The Pentagon, obviously, had the opportunity to balk at the Administrations new interrogation rules.  But like the Administration, some Pentagon officials chose to play fast and loose with the law and work on deniability and obfuscation instead.  From Brian Buetler in the American Prospect:
On November 4, 2002, Sam McCahon, chief legal adviser to the Defense Department's Criminal Investigation Task Force, raised objections to a legal opinion authored by Lieutenant Colonel Diane Beaver of the Army's Judge Advocate General Corps that greenlighted a number of controversial interrogation tactics. In a memo to CITF Commander Brittain Mallow, McCahon wrote: "Any policy decision to use [techniques that could violate the Constitution's prohibition on cruel and unusual punishment] will be contrary to my recommendation."

"Nonetheless," McCahon went on, "if the application of the requested measures is approved, I recommend the following actions to mitigate the adverse impact on the CITF."

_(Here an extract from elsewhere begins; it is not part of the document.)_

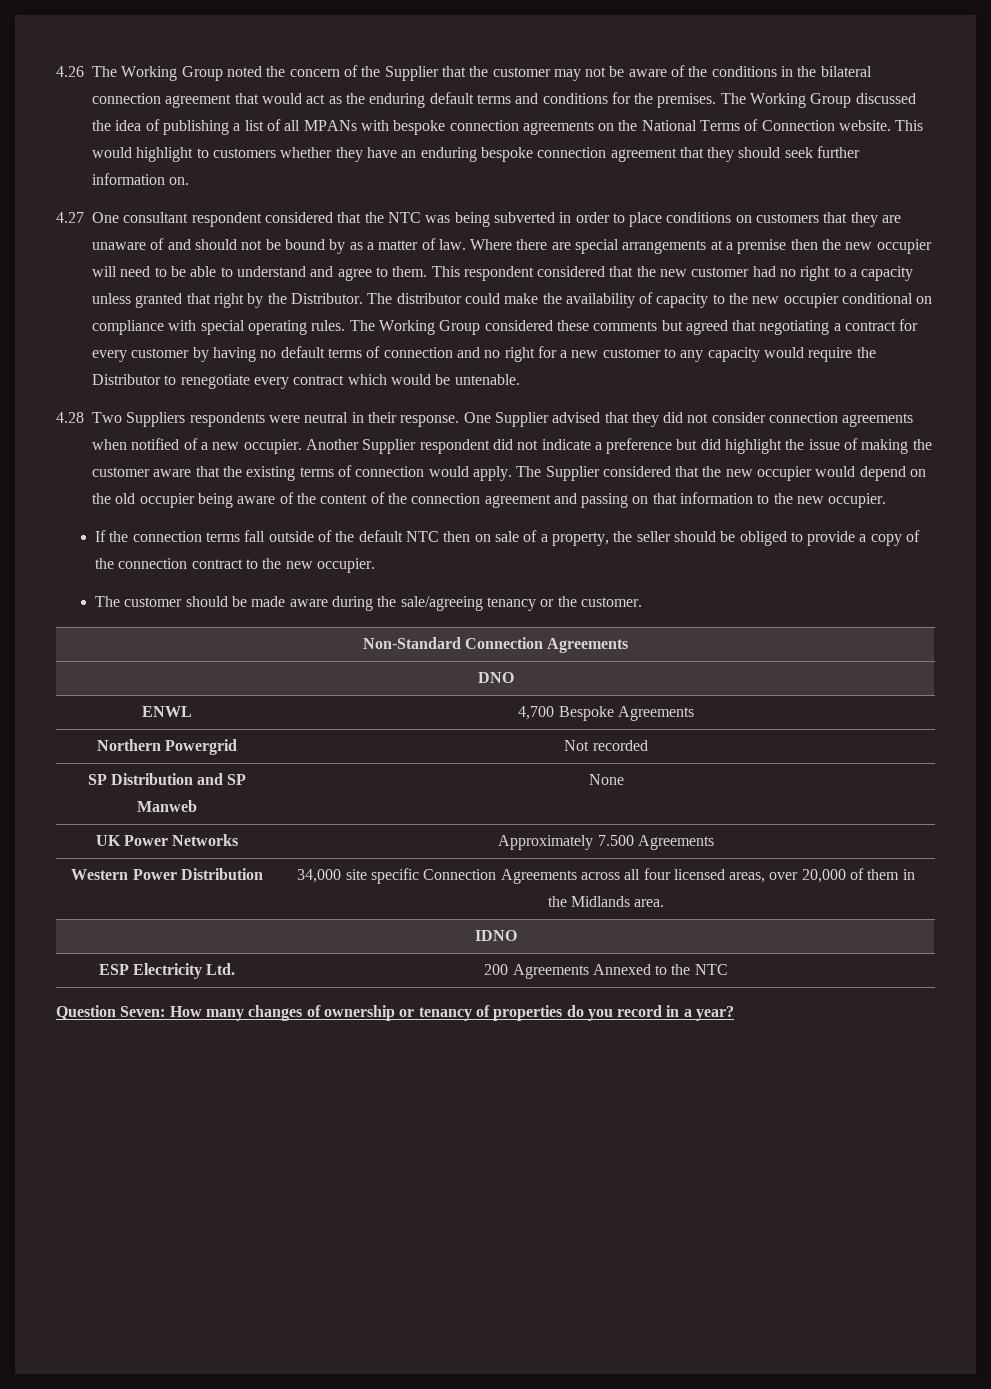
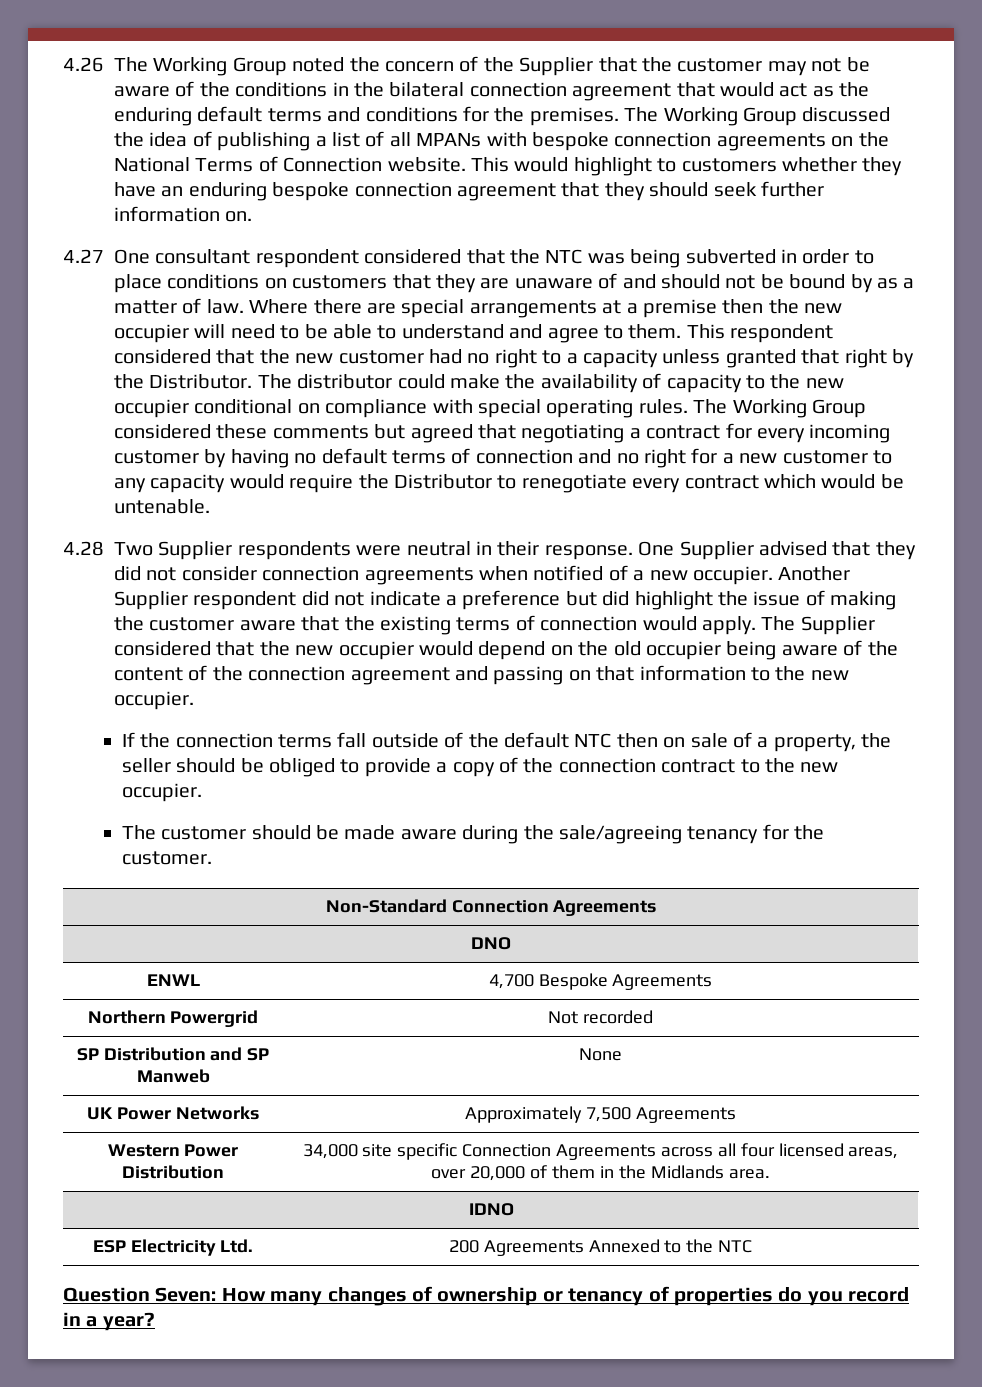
(127, 356) none -> [809,424,891,443] incoming
[126,412,186,427] Suppliers -> [158,541,233,560] Supplier
[540,599,555,607] or -> [762,824,789,840] for
[597,835,634,846] 7.500 -> [586,1107,631,1122] 7,500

McCahon suggested first that detainees subjected to harsh treatment be interrogated at a facility other than Guantanamo. In addition, though, he recommended that those selected for harsh interrogations "not be a (sic) considered for referral to the Military Commission" in order to "reduce the risk that the more aggressive techniques used against a few detainees [will] be revealed." His last request was that "CITF personnel should not participate in aggressive techniques... [to] preserve the integrity of our investigations [and] insulate CITF personnel from potential administrative or criminal liability."

The goal, in other words, was to keep blood off CITF's hands.
None are what you might call profiles in courage.  All seemed to understand they were steaming ahead, in violation of that law.  It just wasn't all that important to them.  It wasn't about how to legally engage in a new kind of fight with a new kind of enemy.  It was, instead, all about how to keep from being held accountable for breaking the law..

One can't help but wonder how much safer would we be had Addington, Yoo, Bybee, McCahon and the rest expended even half as much effort developing strategies on how to win this war on terror as they did developing strategies on how to avoid getting caught.